From a reader:
This morning I attended a Mass that was celebrated by a VERY old priest; just a simple daily Mass, nothing fancy, no smells or bells.
When it came time for the prayers of consecration, it seemed as if the priest could not find the “larger” host, so he used one the smaller
ones. All is well.
BUT after Mass when the sacristan was bringing everything back to the sacristy, I watched him pick up a host from the very end of the altar and bring it back to the sacristy. My first thought was, “wait a
second, I think that host is consecrated!”
So my question is, do all hosts that are present on the altar, whether they are directly involved in the prayers of consecration or not, become the Body and Blood?
Thank you, this has been buggin’ me all day. Just say the word and
I’ll break into that sacristy to save the True Presence from the pile
of non-Jesus wafers.
In general, the well-trained priest intends to consecrate what is placed within the confines of the corporal spread on the altar. He makes a moral intention to consecrate what stands on the corporal. He could intend to consecrate other elements as well, but usually the corporal provides a standard “consecration zone”, as it were.

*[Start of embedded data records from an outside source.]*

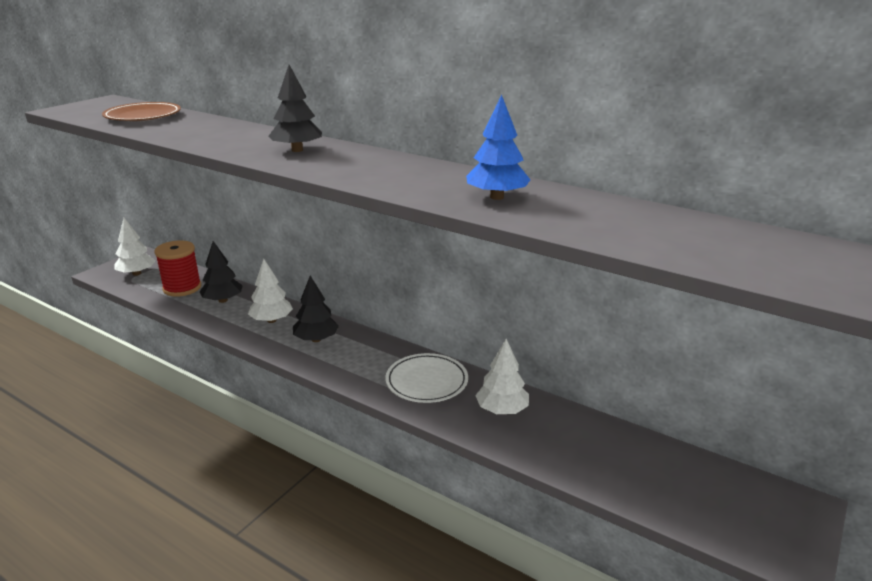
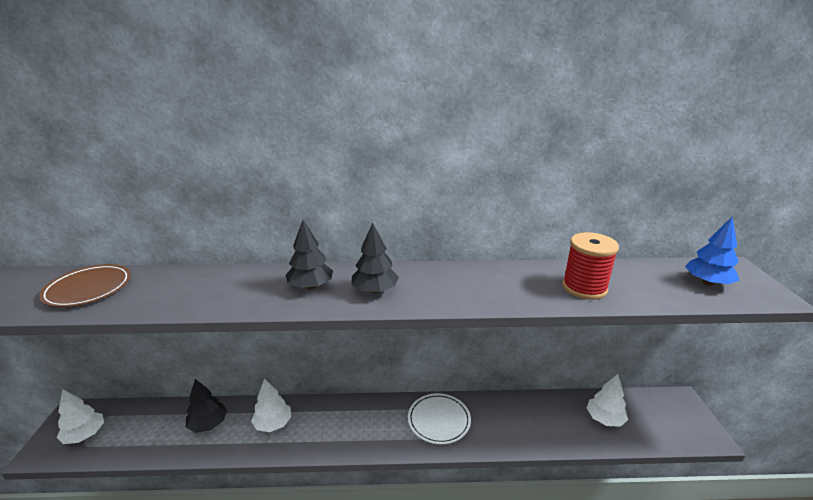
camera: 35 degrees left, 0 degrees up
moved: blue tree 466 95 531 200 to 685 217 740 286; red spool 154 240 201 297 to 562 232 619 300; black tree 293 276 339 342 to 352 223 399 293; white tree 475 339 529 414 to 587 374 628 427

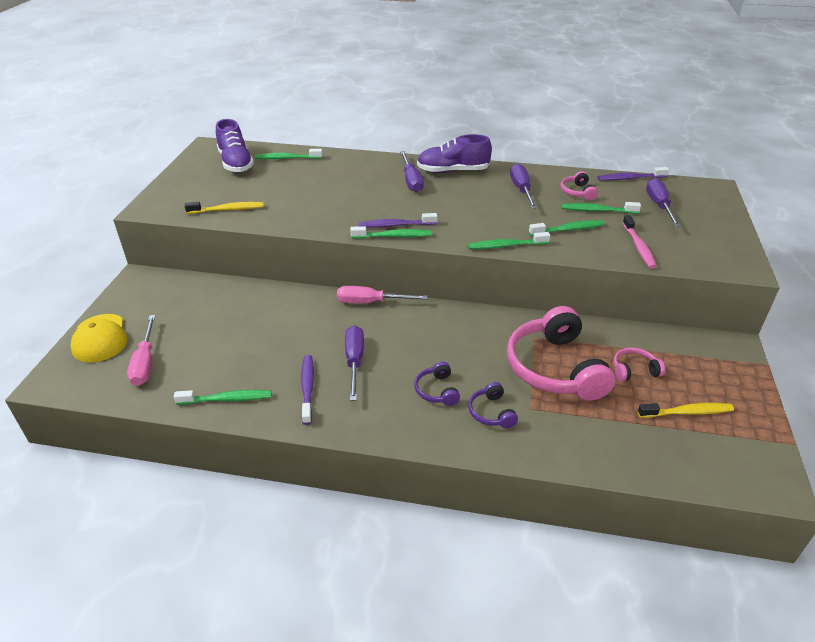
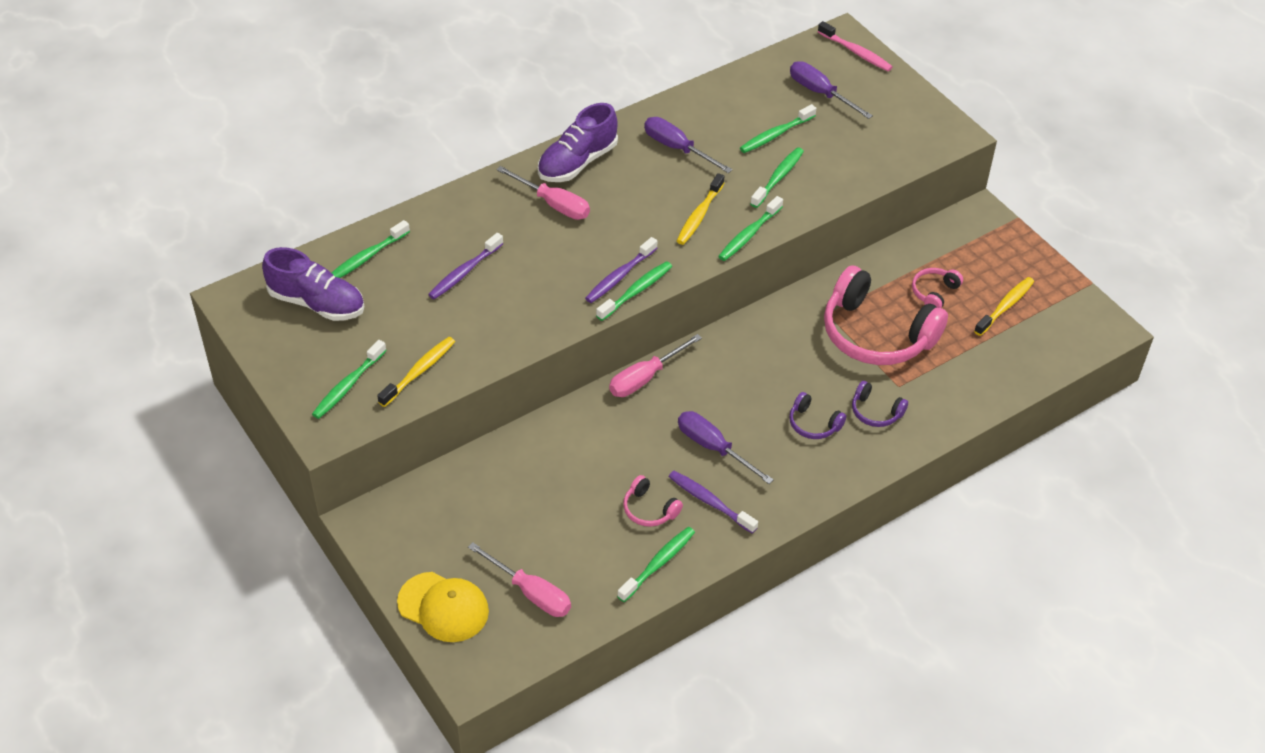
camera: 45 degrees left, 10 degrees up
added: yellow toothbrush 677 173 724 245; green toothbrush 312 340 387 419
moved: purple toothbrush 598 167 669 181 to 428 233 504 299; pink headphones 560 171 598 200 to 623 475 683 527; pink toothbrush 623 215 657 269 to 818 21 893 71
recoloured: purple screwdriver 400 151 424 192 to pink screwdriver 496 166 590 220

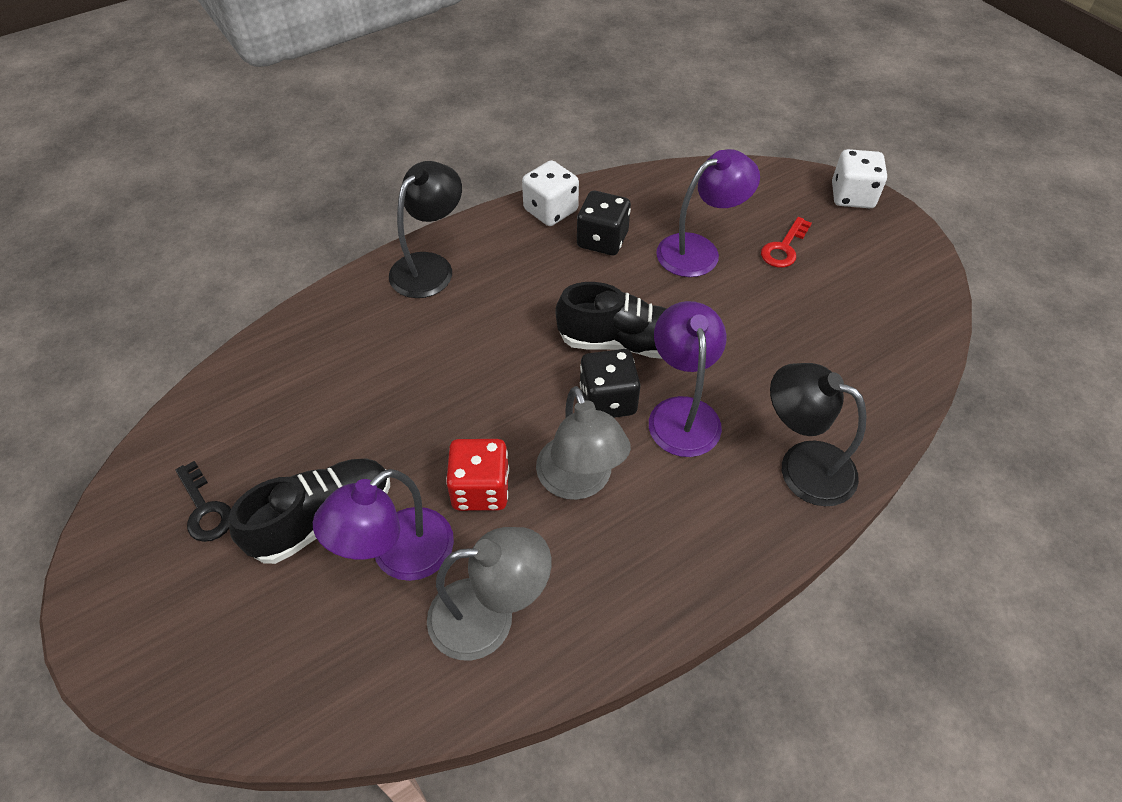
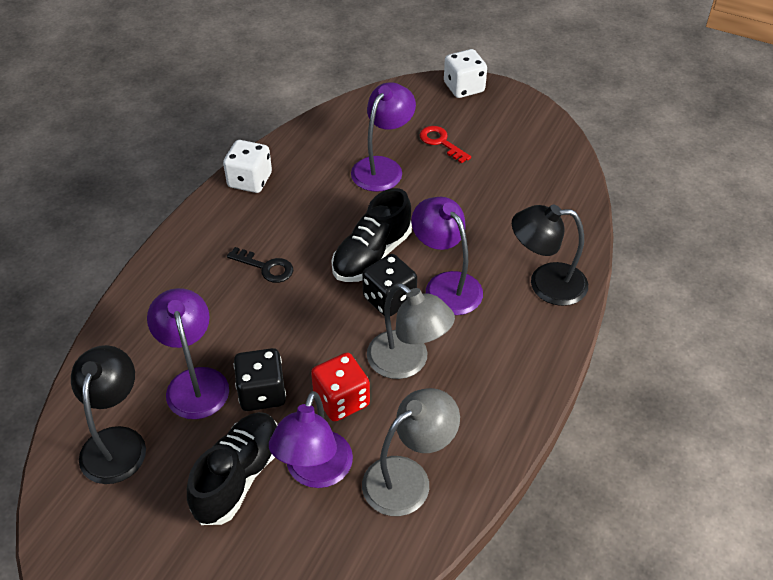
camera: 30 degrees left, 5 degrees down
added: purple lamp 147 288 229 419
moved: black lamp 389 161 462 298 to 71 345 146 484; black dice 577 191 631 255 to 234 348 286 411; black key 176 461 231 542 to 227 247 293 283
turned: red key 761 217 812 268 = 420 126 471 163 135 degrees clockwise; black shoe 555 282 667 359 = 332 188 412 282 150 degrees clockwise

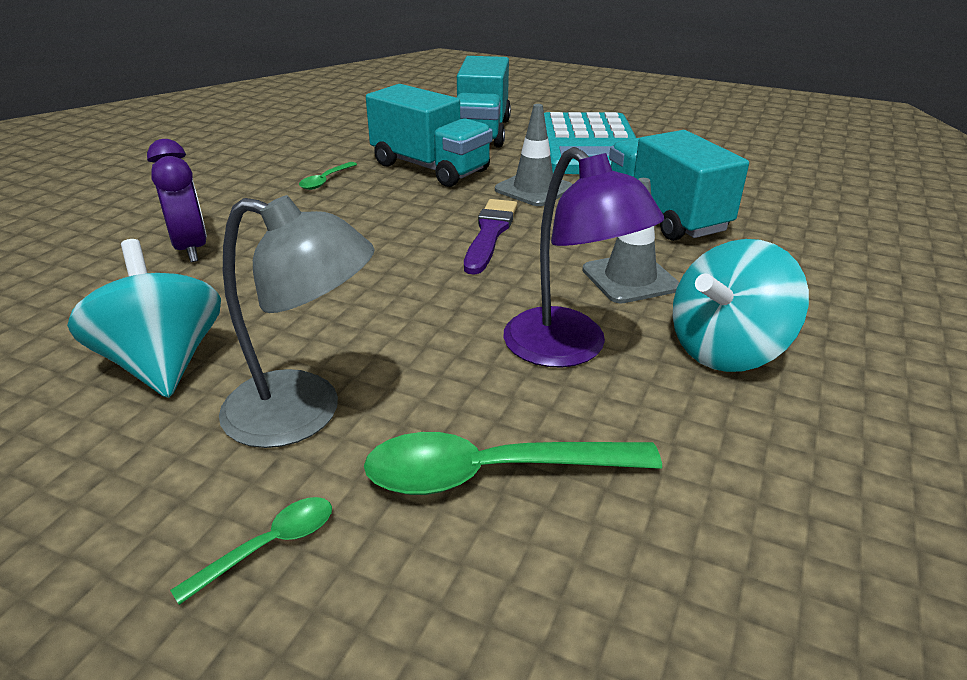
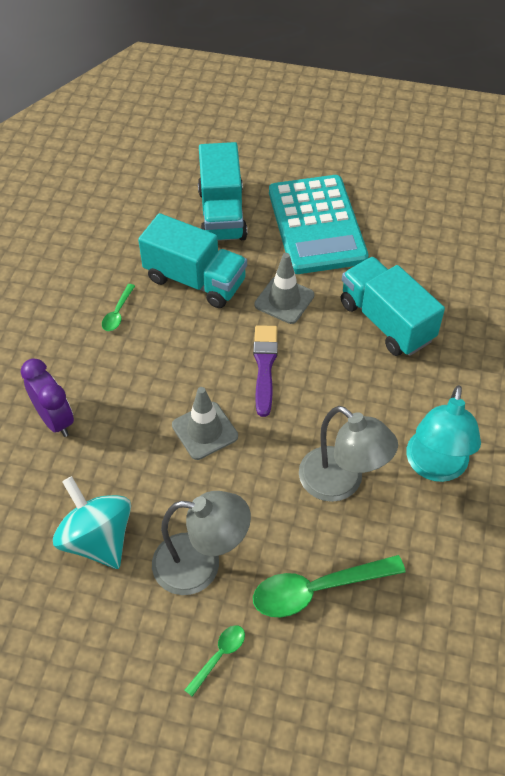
camera: 10 degrees left, 20 degrees up
moved: grey traffic cone 582 178 679 303 to 172 387 238 460
replaced: turquoise spinning top 673 239 809 372 to turquoise lamp 406 385 481 482
recoloured: purple lamp 504 147 664 368 to grey lamp 299 406 398 502

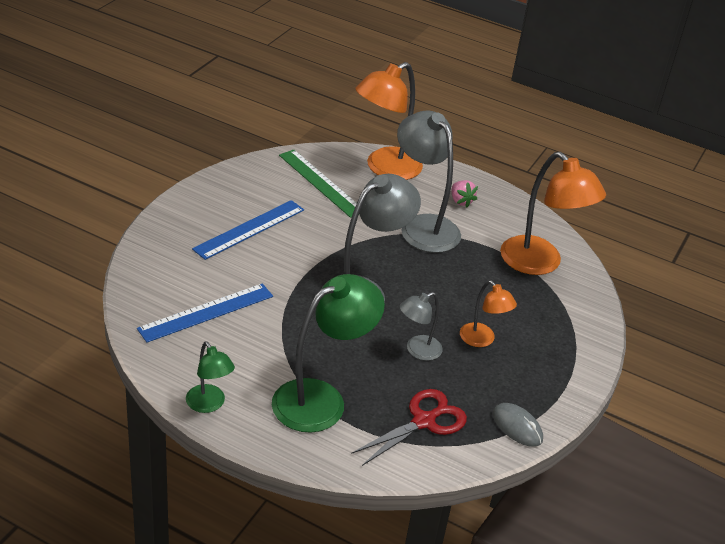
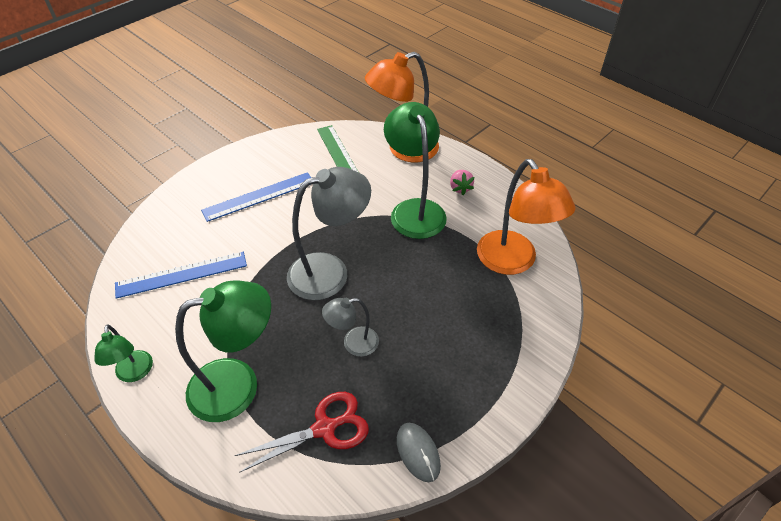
camera: 20 degrees right, 10 degrees up
removed: orange lamp 460 280 517 347
recoloured: grey lamp 397 110 461 253 to green lamp 384 102 447 239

However, it may that a consecrated Host got away during the consolidation of two partially filled ciboria. I can’t say anything more about that possibility. Who knows?
Where there is doubt in cases like this, the finder could consume the host in question or, taking it to the priest or, in the case of a sacristan, he himself could place it in a cup of water. When entirely dissolved, the liquid is poured down the sacrarium.
When you find a host somewhere other than on the altar itself or in the sacristy, it might be a good idea to assume that it was consecrated and carried away by some person and thrown away.
Finally, if you know that throwing away the Eucharist, or giving or selling it to someone else is the gravest of sins and one that incurs an excommunication, you in fact incur latae sententiae – by the very fact of doing it – an excommunication, the lifting of which is reserved to the Holy See or a confessor to whom the Holy See has given the faculty. The Holy See, not the local bishop.